Play takes Gillespie’s comment one step further: “As my business partner Dr. Zhana likes to say, hooking up for women is a modern-day luxury in more progressive parts of the world. From a socio-economic point of view, it’s only recently been an option for women to freely have sex outside of marriage with fewer societal consequences and stigma,” says Play. “The advances in health, contraception, and society’s views of women have given a lot of people the ability to choose non-monogamy. It’s a lot more doable than it used to be.”
To be poly or not to be poly
Are millennials testing out non-monogamy in search of something purer than the relationships they’ve been experiencing? A YouGov study found that only 51 percent of people under age 30 believe their ideal relationship is a completely monogamous one. And a recent Avvo study on relationships found that modern marriages are more romantic than practical.
Generations ago, couples married for money and children, rather than love. Now, 66 percent of millennials believe marriage is about sharing your life with someone you love. However, 14 percent of millennials—more than any other age group in the Avvo study—say that marriage is about reaching your individual potential with the support of a life partner.
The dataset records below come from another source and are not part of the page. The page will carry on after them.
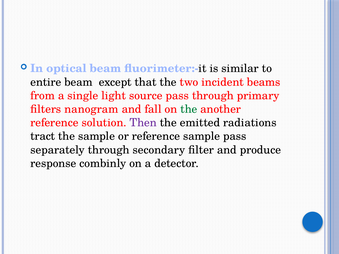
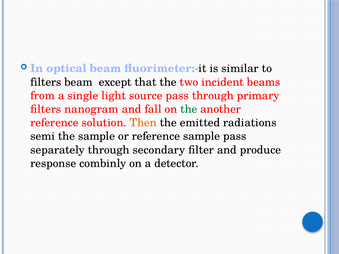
entire at (46, 82): entire -> filters
Then colour: purple -> orange
tract: tract -> semi
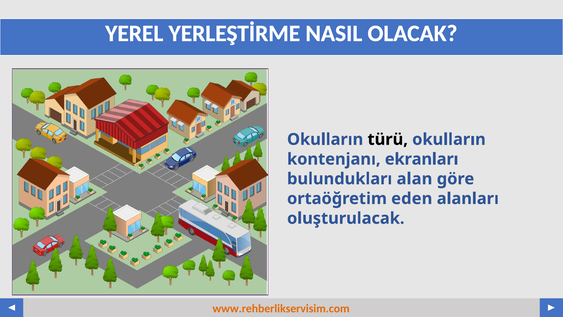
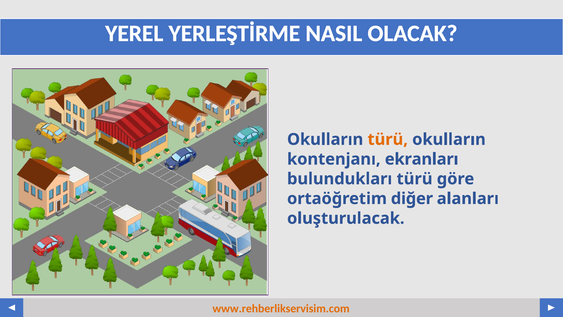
türü at (388, 139) colour: black -> orange
bulundukları alan: alan -> türü
eden: eden -> diğer
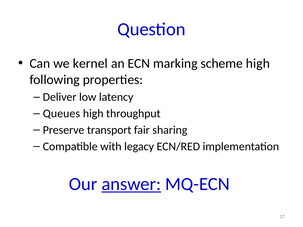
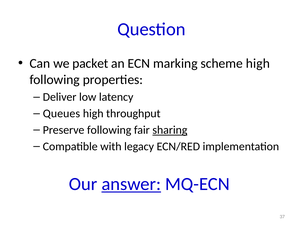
kernel: kernel -> packet
Preserve transport: transport -> following
sharing underline: none -> present
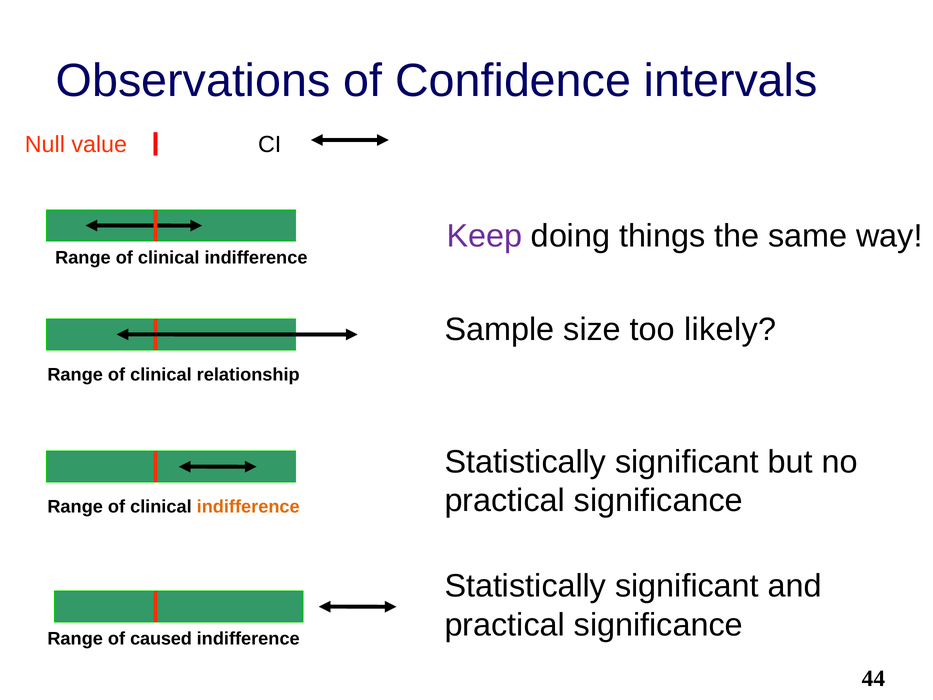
“By being open to explore more non-traditional relationships, and with more people, millennials (and, by extension, the poly community at large that interacts with them) are more accepting and more authentically expressive than previous generations,” says Claus.
These millennials aren’t too concerned about being judged for a polyamorous lifestyle either. “I’m out as polyamorous although, in my day-to-day life, I tend to take an approach of being honest when asked directly about it but not advertising or disclosing electively,” says Turner.
If you’re worried about how a non-monogamous lifestyle could impact your job (and it might) be aware that in most states employees are at-will, meaning an employee may be fired for any reason or no reason. “Being polyamorous is not a protected class, so an employer could fire someone for being polyamorous,” says Robert S. Herbst, an attorney in Larchmont, New York.
Herbst explains that an employee would be unlikely to win if they sued the employer, “Especially if the employer could come up with a basis for the firing, such as it objected to the polyamorous lifestyle on religious or moral grounds (if the employer was a religious-based charity) or whether it thought the employee could be compromised and subject to blackmail.”
Non-monogamy for the future?
For lovers of the non-monogamous lifestyle, the rewards are worth the minor risks. “I find that most people who really love non-monogamy are in it because they believe it is the ultimate form of personal expression and love for another human,” says Claus. “Relationships are successful when they bring positive things to your world, when you grow and love more and learn, not just when they last for a lifetime.”